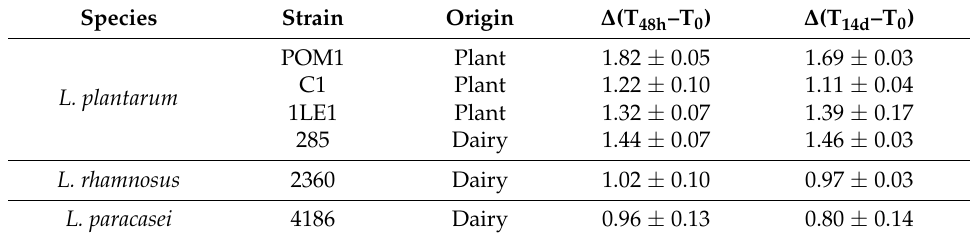
Table 2. Lactic acid bacteria growth. Difference in Log CFU/mL detected between cells number after 48 h of incubation and the initial value, ∆ (T 48h –T 0 ), and between cells number after storage (14 days) and the initial value, ∆ (T 14d –T 0 ). The isolation origin (plant/dairy products) is specified. Only the strains able to grow are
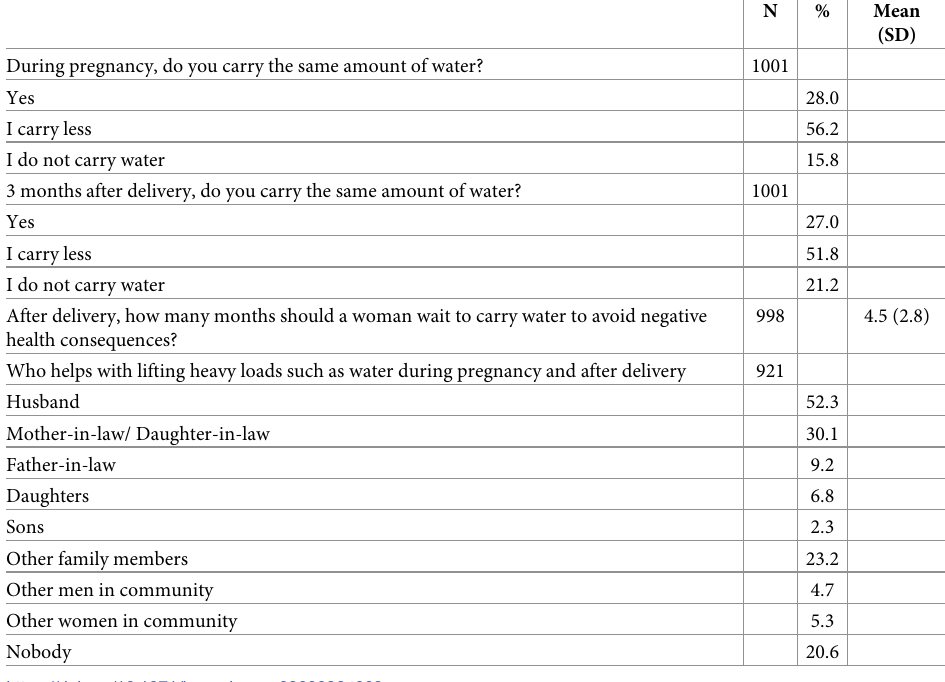
Table 3. Water carrying during pregnancy and after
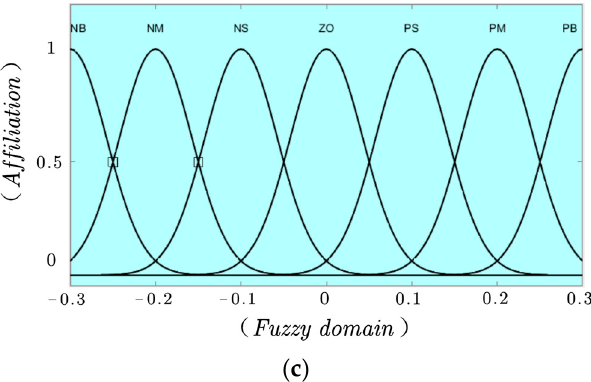
Figure 9. ( a ) The affiliation function and distribution of e and e c ; ( b ) the affiliation function and distribution of ∆ K p ; ( c ) the affiliation function and distribution of ∆ K i and ∆ K d . Table 2. Fuzzy rules of ∆𝐾 (cid:3043) , ∆𝐾 (cid:3036) and ∆𝐾 (cid:3031) .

________________

Take the line containing "Table 3. Water" through the last line of the material and retype exactly those lines, both ends included, with no pictures.

▸ **EXERCISE ANSWER**:
Table 3. Water carrying during pregnancy and after
Figure 9. ( a ) The affiliation function and distribution of e and e c ; ( b ) the affiliation function and distribution of ∆ K p ; ( c ) the affiliation function and distribution of ∆ K i and ∆ K d . Table 2. Fuzzy rules of ∆𝐾 (cid:3043) , ∆𝐾 (cid:3036) and ∆𝐾 (cid:3031) .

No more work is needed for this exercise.